By Richard Goeke, Ph.D. associate professor of business at
The NAC&U research project into the cost of higher education was invaluable for the students in my Business Analytics course, because it allowed them to work on a problem that they cared about, while at the same time exposing them to the realities of real-world data and research. Business Analytics applies business programming with statistics to Big Data in a structured manner, with the goal of producing insightful results that address a problem. The reality of Analytics, however, is often different than the textbook definition, due to the problems that inevitably beset a research project. Many problems hit us during this NAC&U project, but the students learned that hard work and perseverance can overcome most setbacks.
One of the first problems we encountered was the data itself: the Delta Cost Project dataset contains 900+ separate fields covering the financial and operating dimensions of nearly every post-secondary institution in the United States. This dataset is therefore massive – so large that it couldn’t be uploaded to our class’ data servers. Fortunately, we were able to write programs that separated the private schools into their own dataset, which we were then able to upload to our servers.
With the data now on our servers, the students then learned how difficult real-world research can be. Simply understanding what data was available in the Delta Cost Project dataset required a deep read of the manuals that accompanied the data, and these manuals were both lengthy and complex. Once students isolated the fields they thought would address their chosen research questions, they then had to develop the programs to read in that data. In a couple cases, the data described in the Delta manuals was in fact not provided, so the students learned how deal with missing and inconsistent data.
Once the students got their data input programs working, new problems arose. Syntax and logic errors are inevitable, but the students went further by write the SAS code to test for data normality, produce correlation matrices, and simple regressions. In addition, the students used SAS to produce graphics that meaningfully conveyed the relationships they were measuring. Once the programming was done, the students then needed to understand and interpret their results, so that they could prepare reports and presentations suitable for a business audience manner. Their results were compelling – each of the independent variables they thought would affect tuition in fact did.

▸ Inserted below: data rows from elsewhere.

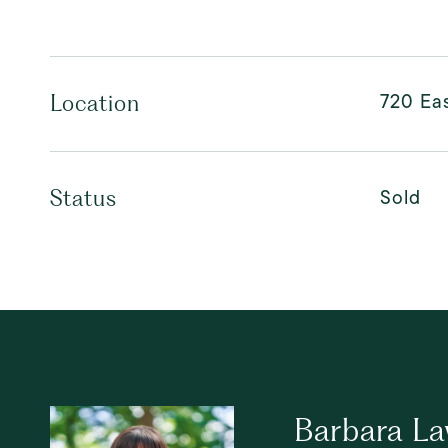
720 Eas
Location
Sold
Status
Barbara L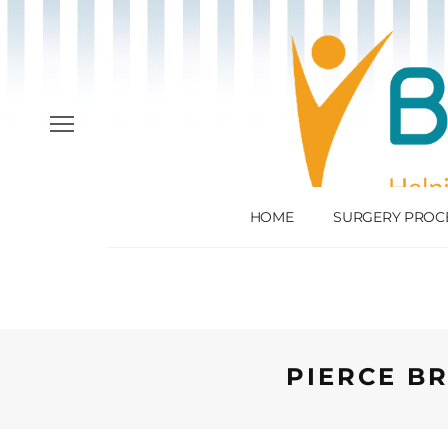
HOME
SURGERY PROC
PIERCE BR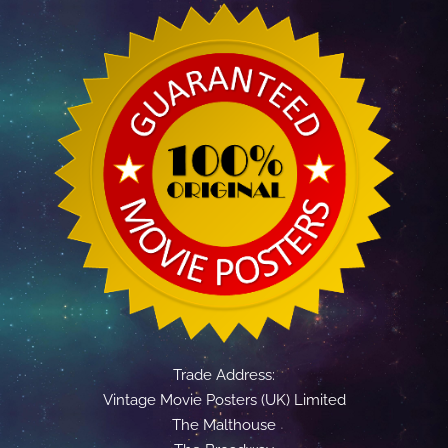
Trade Address:
Vintage Movie Posters (UK) Limited
The Malthouse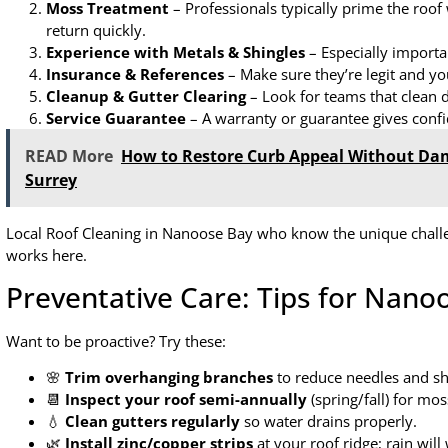
Moss Treatment
– Professionals typically prime the roof 
return quickly.
Experience with Metals & Shingles
– Especially importa
Insurance & References
– Make sure they’re legit and yo
Cleanup & Gutter Clearing
– Look for teams that clean d
Service Guarantee
– A warranty or guarantee gives confid
READ More
How to Restore Curb Appeal Without Da
Surrey
Local Roof Cleaning in Nanoose Bay who know the unique chall
works here.
Preventative Care: Tips for Nan
Want to be proactive? Try these:
🌸
Trim overhanging branches
to reduce needles and s
📆
Inspect your roof semi-annually
(spring/fall) for m
💧
Clean gutters regularly
so water drains properly.
🌿
Install zinc/copper strips
at your roof ridge; rain wil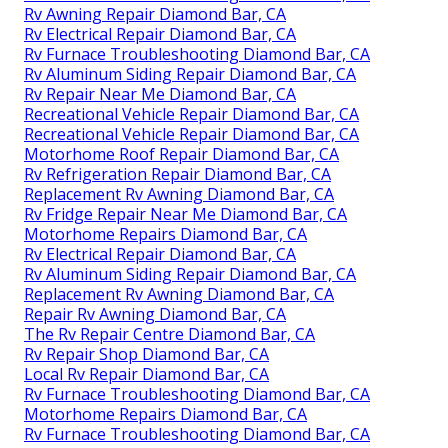
Rv Awning Repair Diamond Bar, CA
Rv Electrical Repair Diamond Bar, CA
Rv Furnace Troubleshooting Diamond Bar, CA
Rv Aluminum Siding Repair Diamond Bar, CA
Rv Repair Near Me Diamond Bar, CA
Recreational Vehicle Repair Diamond Bar, CA
Recreational Vehicle Repair Diamond Bar, CA
Motorhome Roof Repair Diamond Bar, CA
Rv Refrigeration Repair Diamond Bar, CA
Replacement Rv Awning Diamond Bar, CA
Rv Fridge Repair Near Me Diamond Bar, CA
Motorhome Repairs Diamond Bar, CA
Rv Electrical Repair Diamond Bar, CA
Rv Aluminum Siding Repair Diamond Bar, CA
Replacement Rv Awning Diamond Bar, CA
Repair Rv Awning Diamond Bar, CA
The Rv Repair Centre Diamond Bar, CA
Rv Repair Shop Diamond Bar, CA
Local Rv Repair Diamond Bar, CA
Rv Furnace Troubleshooting Diamond Bar, CA
Motorhome Repairs Diamond Bar, CA
Rv Furnace Troubleshooting Diamond Bar, CA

Needless to say, the project was a lot of work for the students and for me, but there is no doubt that the students learned a lot about real-world Analytics, and I learned how well students can perform. In the future, I hope to continue working with this dataset, and plan on pushing the students further (e.g. multiple regression and clustering). This project worked very well as a platform by which students could apply Business Analytics principals to a real-world problem, and with good old-fashioned hard-work, produced results that were valid and insightful.